**JOB**
Reproduce all of the records below, substituting "data series" for each occurrence of "series" and leaving everything else unchanged. Omit the pictures from the answer.

[Data items]
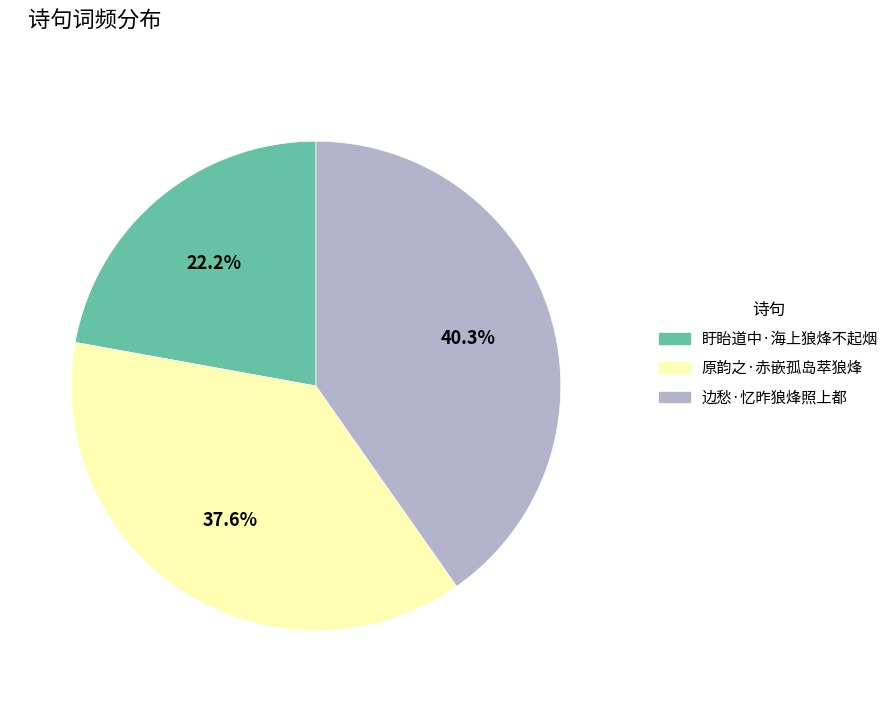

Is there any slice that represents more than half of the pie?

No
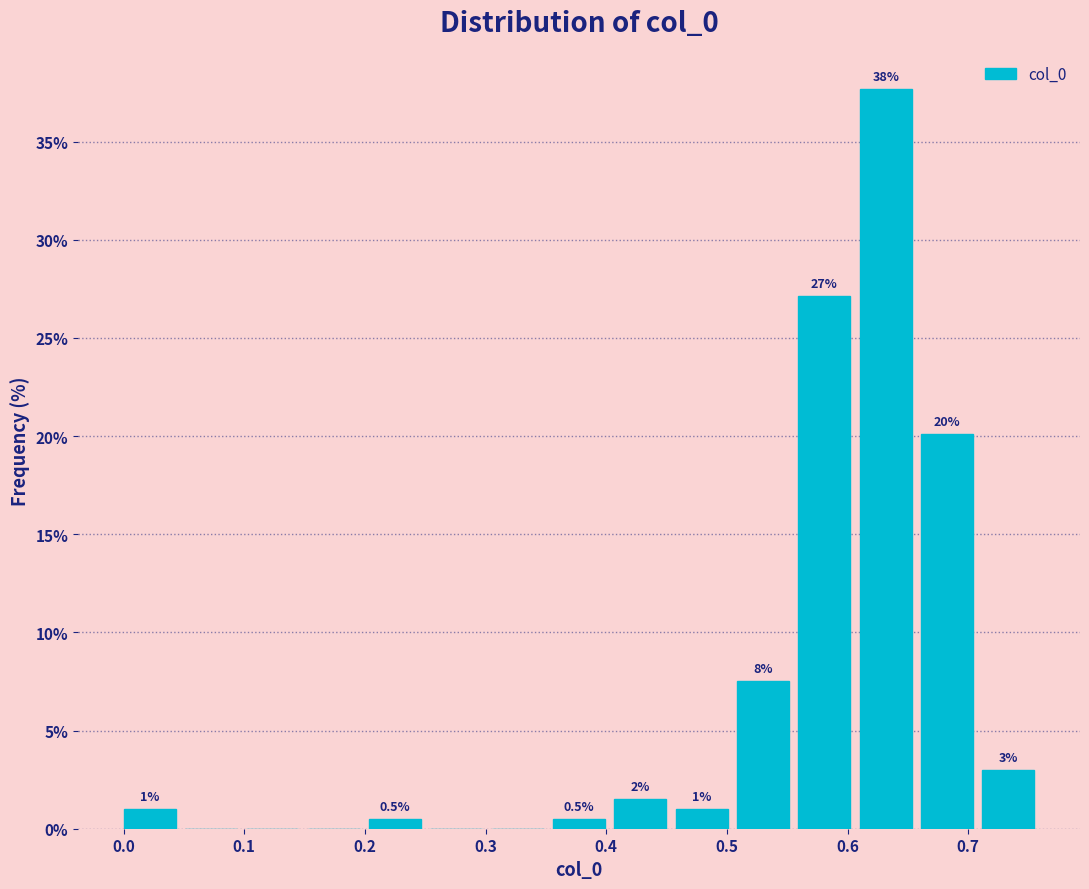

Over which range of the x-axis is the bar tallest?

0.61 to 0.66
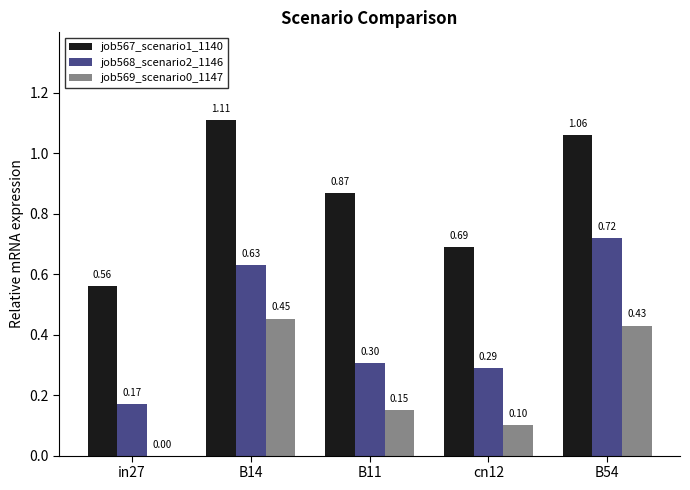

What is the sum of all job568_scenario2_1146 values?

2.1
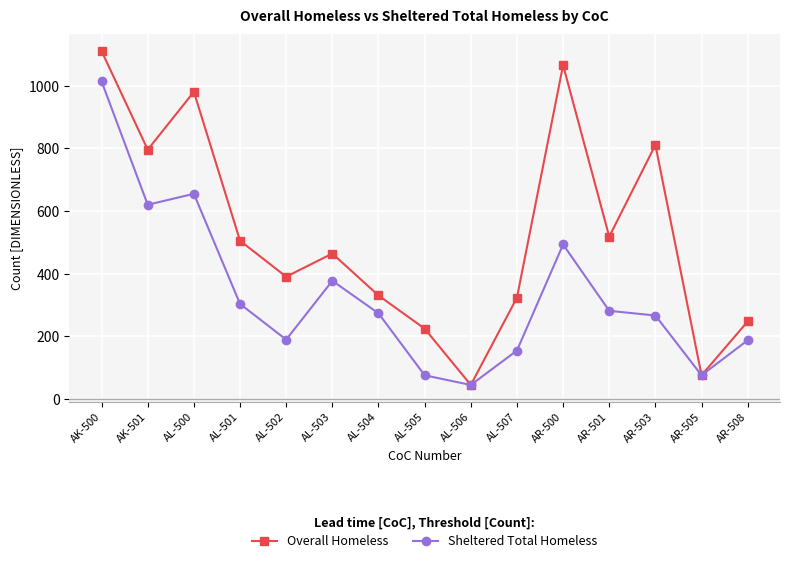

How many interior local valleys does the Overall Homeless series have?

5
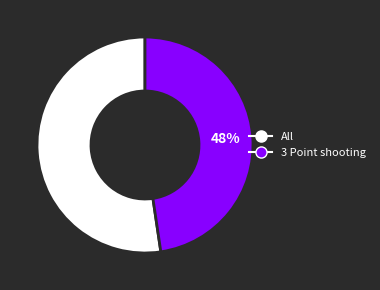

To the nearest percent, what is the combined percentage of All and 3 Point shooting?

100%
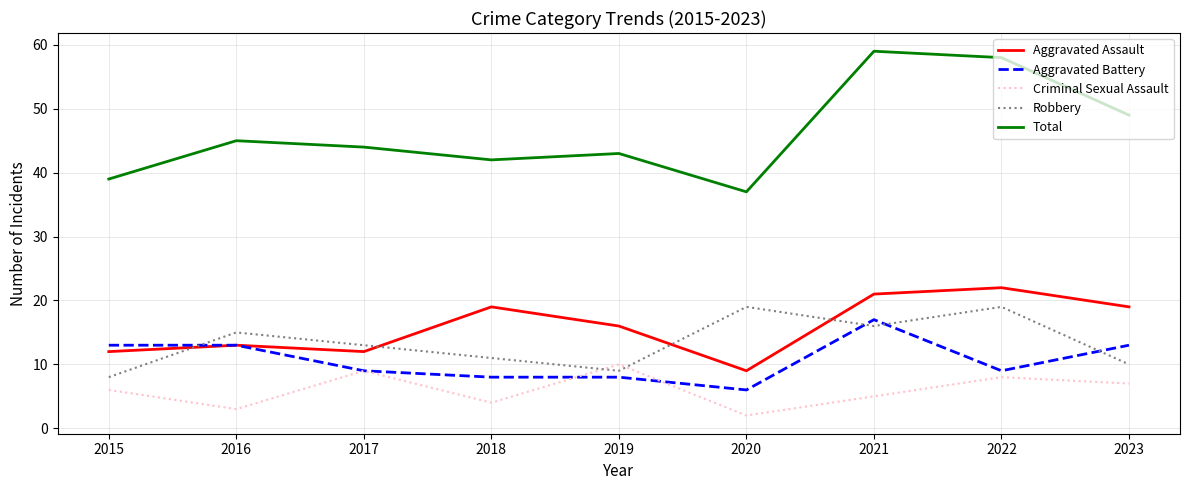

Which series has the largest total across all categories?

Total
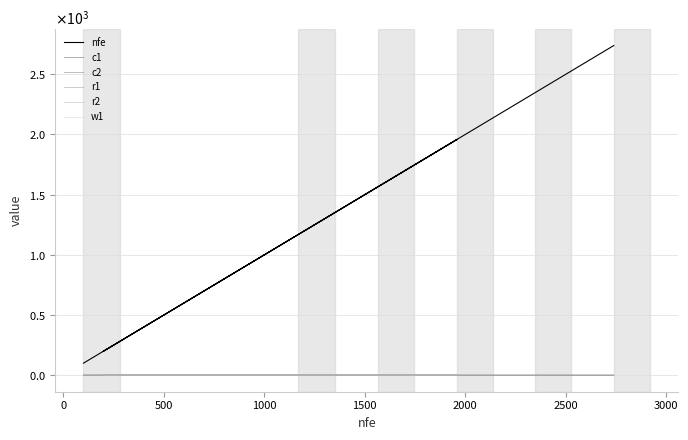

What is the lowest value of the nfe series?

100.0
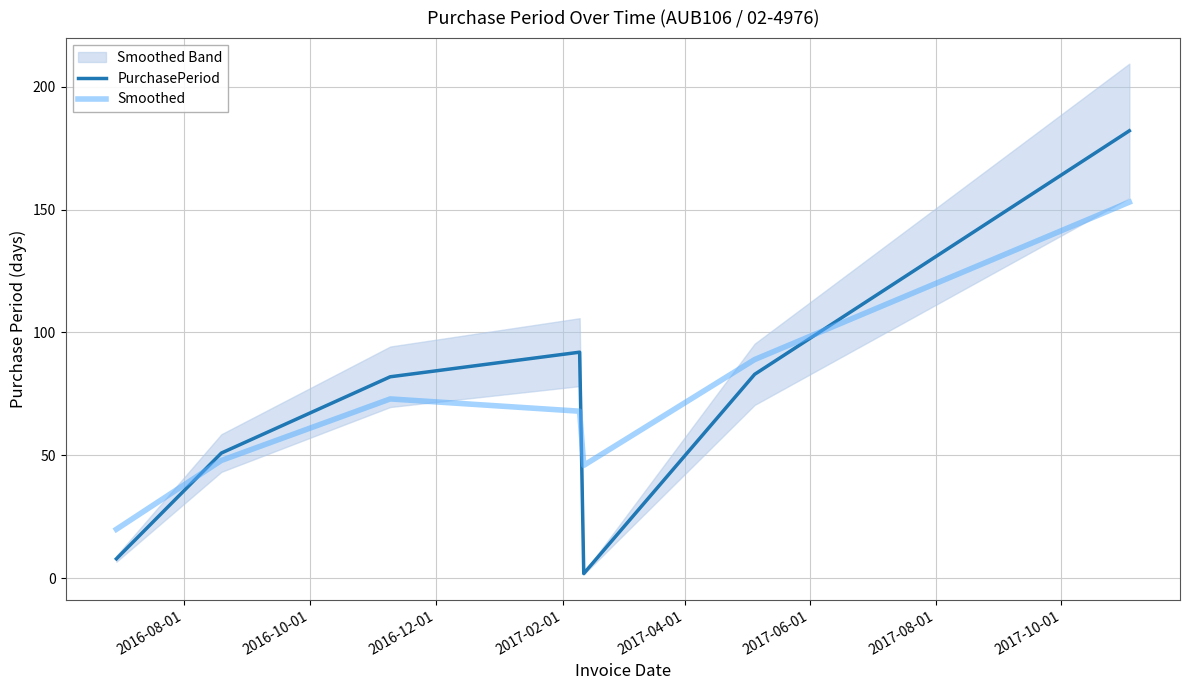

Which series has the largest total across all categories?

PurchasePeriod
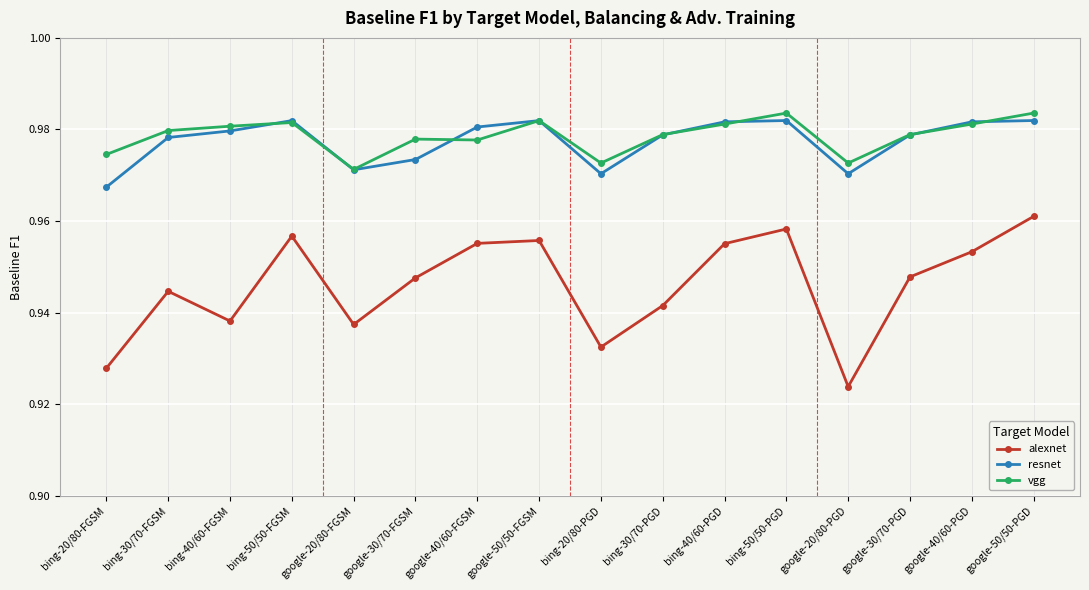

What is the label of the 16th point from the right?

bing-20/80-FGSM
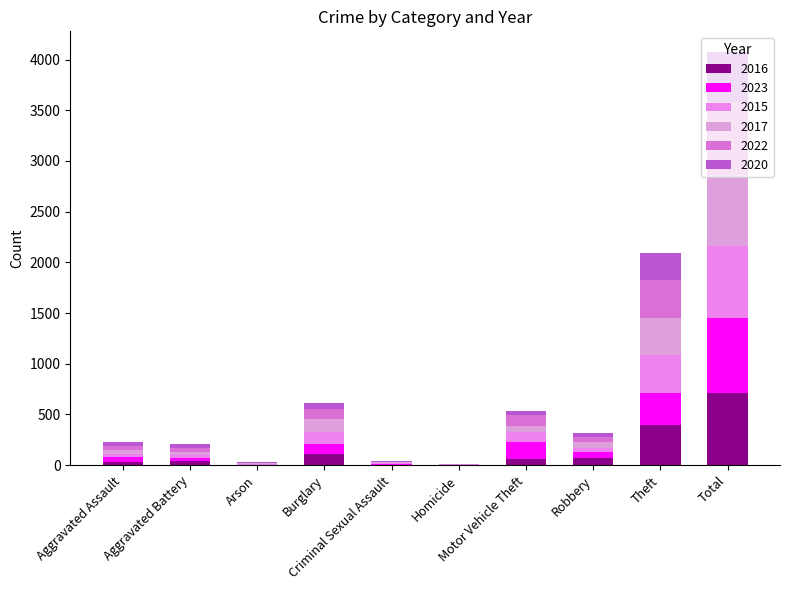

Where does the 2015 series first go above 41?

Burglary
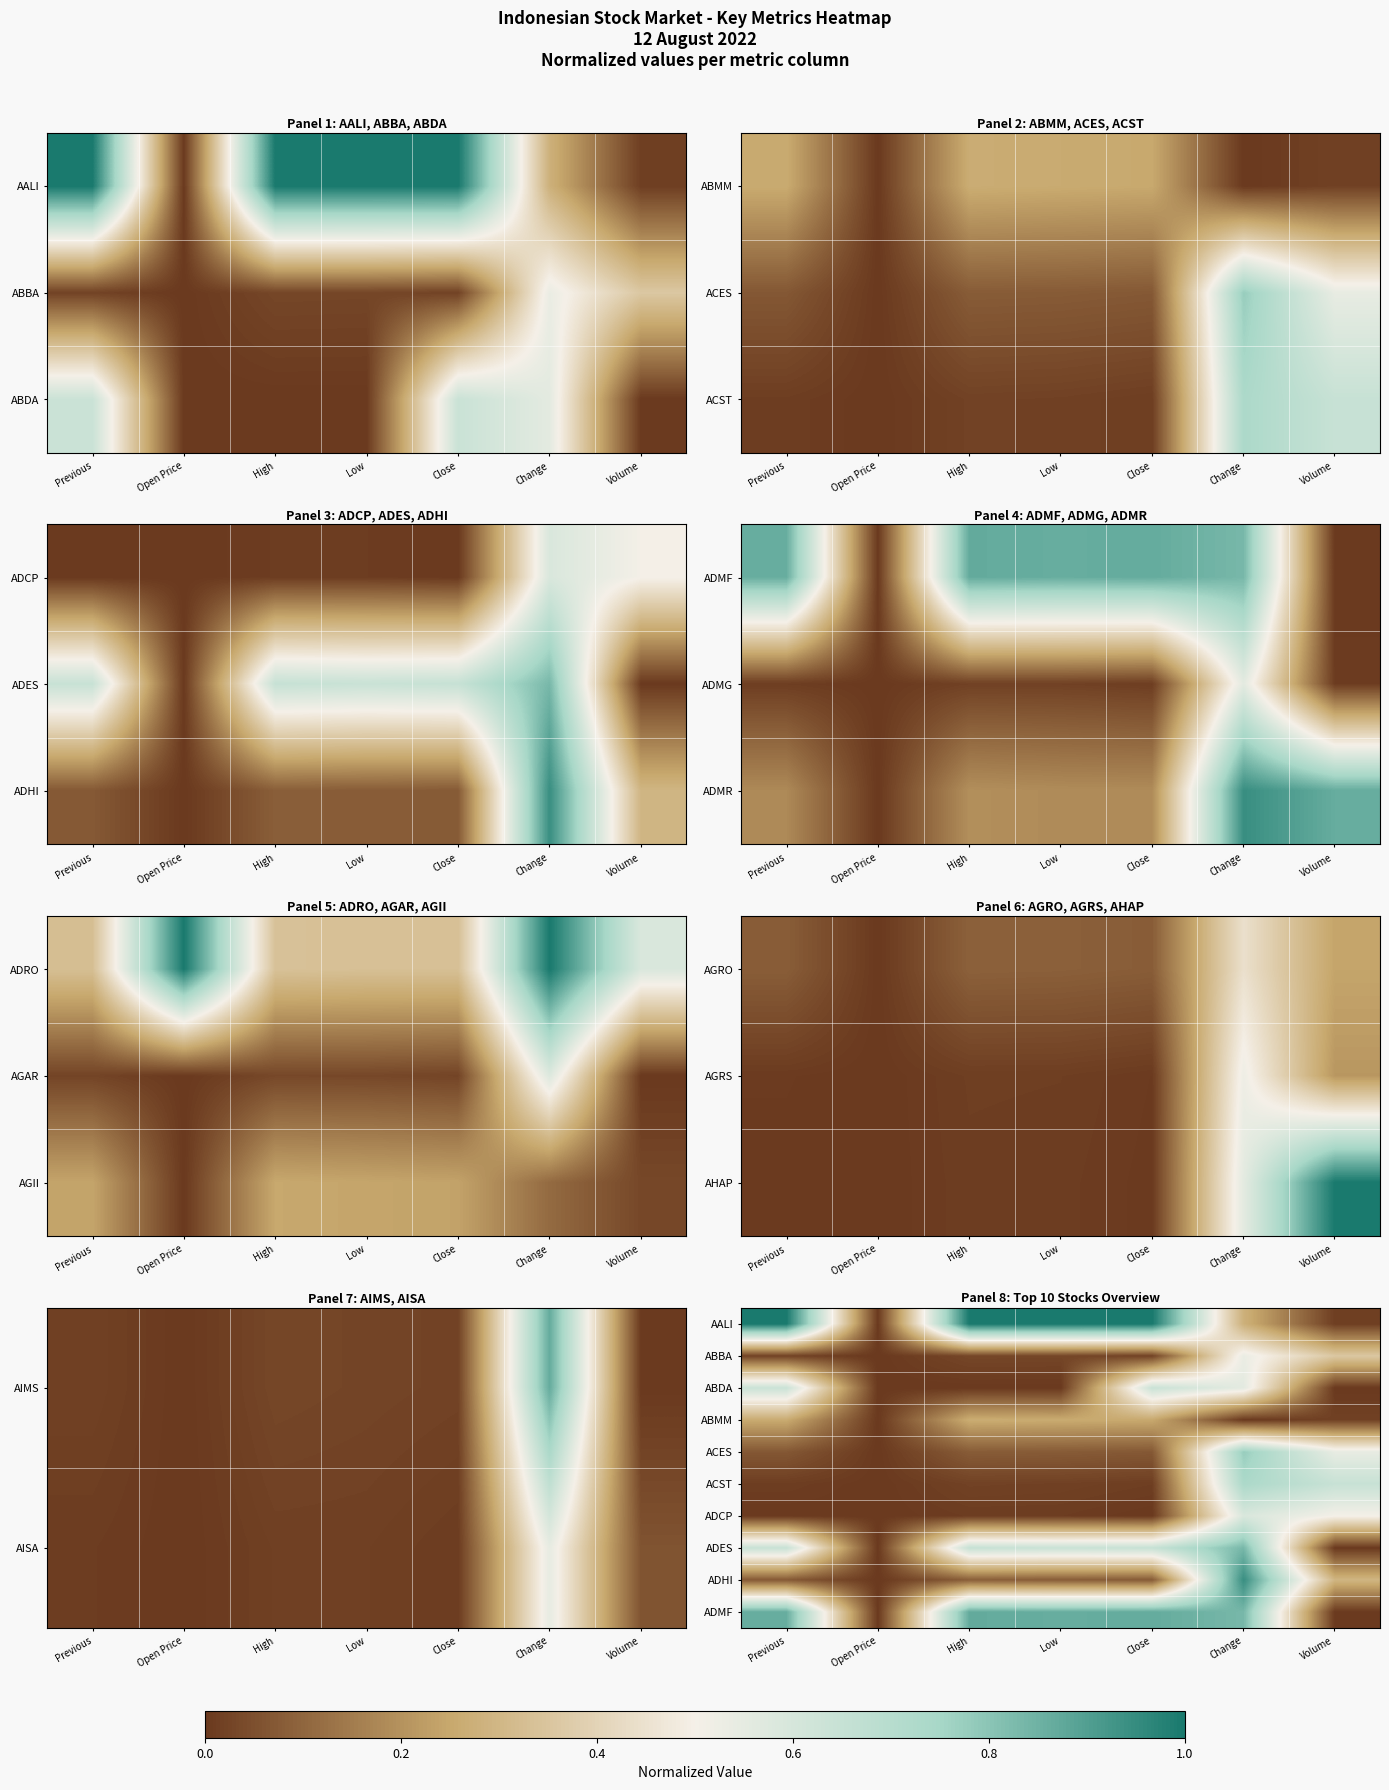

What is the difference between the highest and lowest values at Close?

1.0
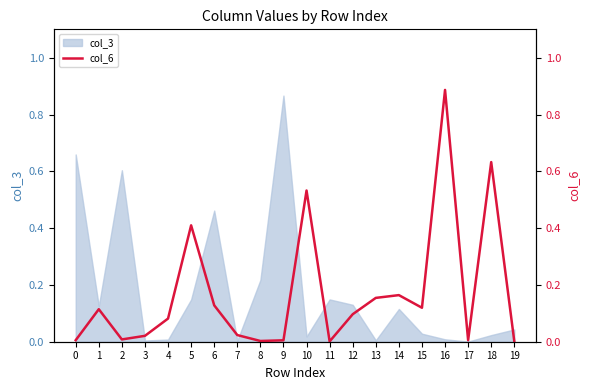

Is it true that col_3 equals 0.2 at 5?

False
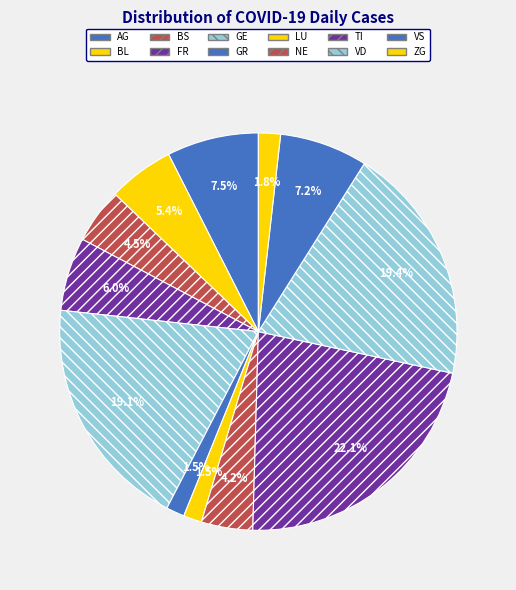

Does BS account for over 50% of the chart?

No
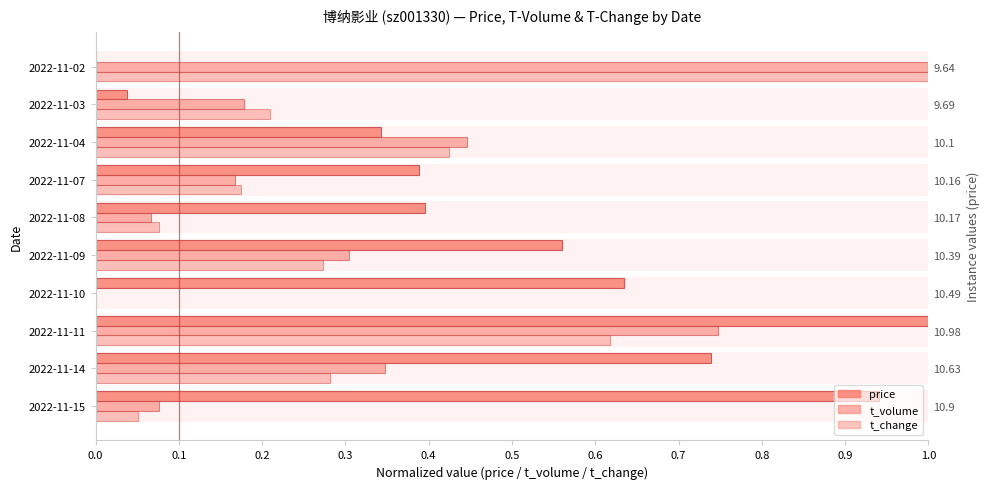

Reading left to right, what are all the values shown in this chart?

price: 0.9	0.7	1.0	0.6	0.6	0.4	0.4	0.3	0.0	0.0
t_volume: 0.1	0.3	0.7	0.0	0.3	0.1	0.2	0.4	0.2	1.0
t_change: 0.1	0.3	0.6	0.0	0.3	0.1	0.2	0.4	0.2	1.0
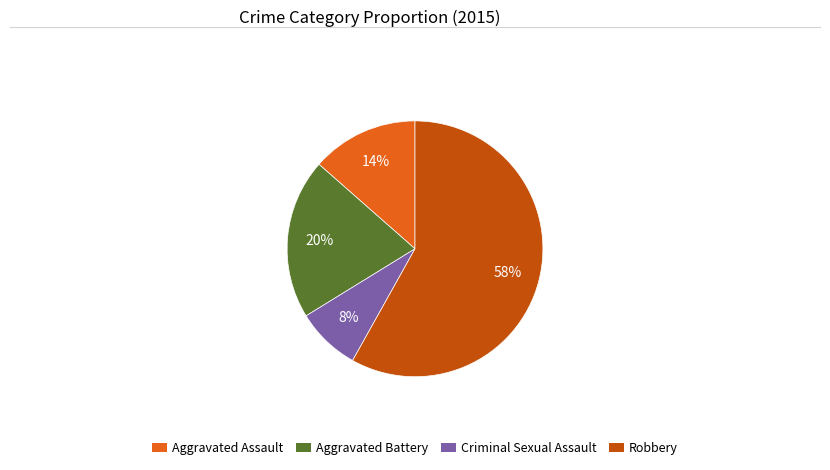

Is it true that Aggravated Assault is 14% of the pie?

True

**WRITTEN RESPONSE**
Is there any slice that represents more than half of the pie?

No

Over which range of the x-axis is the bar tallest?

0.61 to 0.66

What is the sum of all job568_scenario2_1146 values?

2.1

How many interior local valleys does the Overall Homeless data series have?

5

To the nearest percent, what is the combined percentage of All and 3 Point shooting?

100%

Which data series has the largest total across all categories?

Total

What is the lowest value of the nfe data series?

100.0

Which data series has the largest total across all categories?

PurchasePeriod

What is the label of the 16th point from the right?

bing-20/80-FGSM

Where does the 2015 data series first go above 41?

Burglary

What is the difference between the highest and lowest values at Close?

1.0

Is it true that col_3 equals 0.2 at 5?

False

Does BS account for over 50% of the chart?

No

Reading left to right, what are all the values shown in this chart?

price: 0.9	0.7	1.0	0.6	0.6	0.4	0.4	0.3	0.0	0.0
t_volume: 0.1	0.3	0.7	0.0	0.3	0.1	0.2	0.4	0.2	1.0
t_change: 0.1	0.3	0.6	0.0	0.3	0.1	0.2	0.4	0.2	1.0

Is it true that Aggravated Assault is 14% of the pie?

True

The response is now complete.